**Problem to work on:** Return the stretch of the NetCDF grid-matching post from "NetCDF gridded data" up to and including "around the point??", copied word for word.

**Supplied passage:**

----

The problem I am having is that the original data in the NetCDF format consists of spatial coverage/gridded data where the values of the key variable (pdsi) represents the area within each shaded squares (see image below). So far, only the coordinate points in the middle of the squares are being matches, and I would like each shaded square to match to each country that it is inside. For example, if the area of the shaded squares are within the boundaries of Germany and Netherlands, then the key variable should be attributed to both countries. Any help on this issue would be greatly appreciated.

NetCDF gridded data example

# make sure that data supports using a buffer...
assert (
    gdf["lat"].diff().loc[lambda s: s.ne(0)].mode()
    == gdf["lon"].diff().loc[lambda s: s.ne(0)].mode()
).all()
# how big should the square buffer be around the point??
buffer = gdf["lat"].diff().loc[lambda s: s.ne(0)].mode().values[0] / 2
gdf["geometry"] = gdf["geometry"].buffer(buffer, cap_style=3)
  • the remaining solution is now a spatial join
# the solution... spatial join buffered polygons to countries
# comma separate associated countries
gdf = gdf.join(
    world_shp.sjoin(gdf.set_crs("EPSG:4326"))
    .groupby("index_right")["name"]
    .agg(",".join)
)
  • have used plotly to visualise. From image you can see that multiple countries have been associated with a bounding box.

complete code

import geopandas as gpd
import numpy as np
import plotly.express as px
import requests
from pathlib import Path
from zipfile import ZipFile
import urllib
import geopandas as gpd
import shapely.geometry
import xarray as xr

# download NetCDF data...
# fmt: off
url = "https://psl.noaa.gov/repository/entry/get/pdsi.mon.mean.selfcalibrated.nc?entryid=synth%3Ae570c8f9-ec09-4e89-93b4-babd5651e7a9%3AL2RhaV9wZHNpL3Bkc2kubW9uLm1lYW4uc2VsZmNhbGlicmF0ZWQubmM%3D"

----

**Extracted entries:**
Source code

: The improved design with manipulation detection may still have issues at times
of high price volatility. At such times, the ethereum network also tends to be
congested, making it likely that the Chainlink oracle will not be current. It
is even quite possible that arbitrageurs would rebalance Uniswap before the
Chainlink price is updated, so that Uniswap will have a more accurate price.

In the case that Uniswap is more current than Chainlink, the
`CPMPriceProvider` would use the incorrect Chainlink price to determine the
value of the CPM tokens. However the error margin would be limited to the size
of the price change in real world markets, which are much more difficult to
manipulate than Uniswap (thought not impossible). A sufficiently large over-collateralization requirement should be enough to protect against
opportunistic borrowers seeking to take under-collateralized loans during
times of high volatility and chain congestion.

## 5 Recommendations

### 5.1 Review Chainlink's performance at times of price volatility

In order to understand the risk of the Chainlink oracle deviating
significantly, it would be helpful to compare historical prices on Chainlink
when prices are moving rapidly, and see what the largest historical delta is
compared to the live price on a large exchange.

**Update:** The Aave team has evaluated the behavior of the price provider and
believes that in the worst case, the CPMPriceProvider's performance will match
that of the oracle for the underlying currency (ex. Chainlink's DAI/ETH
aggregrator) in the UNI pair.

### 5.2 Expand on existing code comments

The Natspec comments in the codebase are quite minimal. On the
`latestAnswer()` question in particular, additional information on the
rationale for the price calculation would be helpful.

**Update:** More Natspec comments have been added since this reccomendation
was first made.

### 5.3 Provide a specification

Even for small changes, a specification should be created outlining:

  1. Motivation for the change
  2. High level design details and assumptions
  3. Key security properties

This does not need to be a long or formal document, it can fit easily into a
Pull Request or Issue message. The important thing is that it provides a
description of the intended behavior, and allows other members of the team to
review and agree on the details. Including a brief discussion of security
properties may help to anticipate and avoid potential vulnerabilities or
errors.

----

**Output:**
NetCDF gridded data example

# make sure that data supports using a buffer...
assert (
    gdf["lat"].diff().loc[lambda s: s.ne(0)].mode()
    == gdf["lon"].diff().loc[lambda s: s.ne(0)].mode()
).all()
# how big should the square buffer be around the point??